The holiday season can bring financial and emotional hardships.
But the Salvation Army in Kelowna says it’s here to help.
“For most, having to reach out for help is probably one of the most difficult things that you ever have to do,” said Salvation Army Pastor Darryl Burry.
“What we would want the community to know is that if you are in the place of struggle, where you are having a rough time right now, we want to journey alongside with you.”
This week, the Salvation Army is registering people and families in need for its Christmas assistance program, which provides food gift cards and toys for children.
“The past couple days have been very busy here,” Burry told Global News. “We’ve had a couple hundred families that have walked through our doors to sign up for assistance this Christmas season.”

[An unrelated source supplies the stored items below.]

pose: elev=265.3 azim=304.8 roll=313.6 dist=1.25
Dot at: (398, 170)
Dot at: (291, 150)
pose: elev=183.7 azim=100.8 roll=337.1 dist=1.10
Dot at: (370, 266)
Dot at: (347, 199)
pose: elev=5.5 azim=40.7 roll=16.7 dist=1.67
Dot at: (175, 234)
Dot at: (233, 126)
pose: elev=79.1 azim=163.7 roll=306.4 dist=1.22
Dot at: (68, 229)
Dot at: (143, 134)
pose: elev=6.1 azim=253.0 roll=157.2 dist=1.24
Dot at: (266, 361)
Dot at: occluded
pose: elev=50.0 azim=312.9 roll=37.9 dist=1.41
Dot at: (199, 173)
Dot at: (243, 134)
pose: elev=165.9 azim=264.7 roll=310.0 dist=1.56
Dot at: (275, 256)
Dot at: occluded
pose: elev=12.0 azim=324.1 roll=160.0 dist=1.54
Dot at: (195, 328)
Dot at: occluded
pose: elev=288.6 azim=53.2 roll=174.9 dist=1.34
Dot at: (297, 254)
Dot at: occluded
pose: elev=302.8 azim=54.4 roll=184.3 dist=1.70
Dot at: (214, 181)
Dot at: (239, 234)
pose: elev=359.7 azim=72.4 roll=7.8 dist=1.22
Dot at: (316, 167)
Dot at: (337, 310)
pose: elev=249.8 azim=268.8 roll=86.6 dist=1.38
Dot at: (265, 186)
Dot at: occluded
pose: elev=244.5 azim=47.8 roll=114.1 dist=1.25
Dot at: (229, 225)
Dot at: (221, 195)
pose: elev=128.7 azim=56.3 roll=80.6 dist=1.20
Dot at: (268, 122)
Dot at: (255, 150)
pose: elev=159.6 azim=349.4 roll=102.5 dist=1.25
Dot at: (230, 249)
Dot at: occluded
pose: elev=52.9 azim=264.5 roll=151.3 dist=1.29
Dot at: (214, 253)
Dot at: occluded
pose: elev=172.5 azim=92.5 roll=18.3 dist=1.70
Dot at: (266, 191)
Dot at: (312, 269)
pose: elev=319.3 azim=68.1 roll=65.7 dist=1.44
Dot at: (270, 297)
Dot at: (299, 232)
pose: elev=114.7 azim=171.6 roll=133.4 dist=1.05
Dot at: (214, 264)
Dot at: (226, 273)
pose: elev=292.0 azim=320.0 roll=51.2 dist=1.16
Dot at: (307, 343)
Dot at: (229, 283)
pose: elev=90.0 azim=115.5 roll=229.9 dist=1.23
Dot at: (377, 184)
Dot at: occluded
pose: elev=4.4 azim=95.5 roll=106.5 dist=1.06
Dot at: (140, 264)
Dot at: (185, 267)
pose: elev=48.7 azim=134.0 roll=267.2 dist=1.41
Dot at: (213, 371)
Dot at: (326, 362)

And several hundred more are expected.
Jamie Johnstone is a Salvation Army employee who is helping with the registration.
She knows all too well how difficult it is to ask for help.
“I’ve been in that same spot,” she said. “Oh my goodness, I am someone who suffers with anxiety, so stepping in the door was the most brave thing I had done that year, considering the year that I had.”
A number of years ago, before she was an employee, the Kelowna woman was freshly divorced and in a tough position. She decided to reach out to the Salvation Army for help.
“I couldn’t make Christmas happen, I was facing actually being homeless with my kids,” she said.
Last year, more than 600 hampers were distributed in the Kelowna area, and this year the Salvation Army expects to hand out at least that many, if not more.
The organization reported troubling statistics about the growing need in the community.
It said that there’s been a 47 per cent jump in the number of people accessing its services in the first six months of this year, compared to the same time period in 2018.
It attributed the hike largely to the growing cost of living.
“Dual-income households tend to be the area where we thought in the past if both parents are working, they must be doing OK. That’s not the reality anymore,” Burry said.
Johnstone said she’s happy she reached out for help when she needed it most.
“I was totally overwhelmed with the love and acceptance I felt,” she said.
Johnstone said she hopes her personal story of rebounding from hard times is encouraging for others who may be currently struggling.
“It’s nice to be able to connect with people and go ‘Yeah, it gets better from here,’” she said.
Hamper registration takes place all week at the Salvation Army church on Sutherland Avenue.
Those who would like to register are asked to call the office to make an appointment.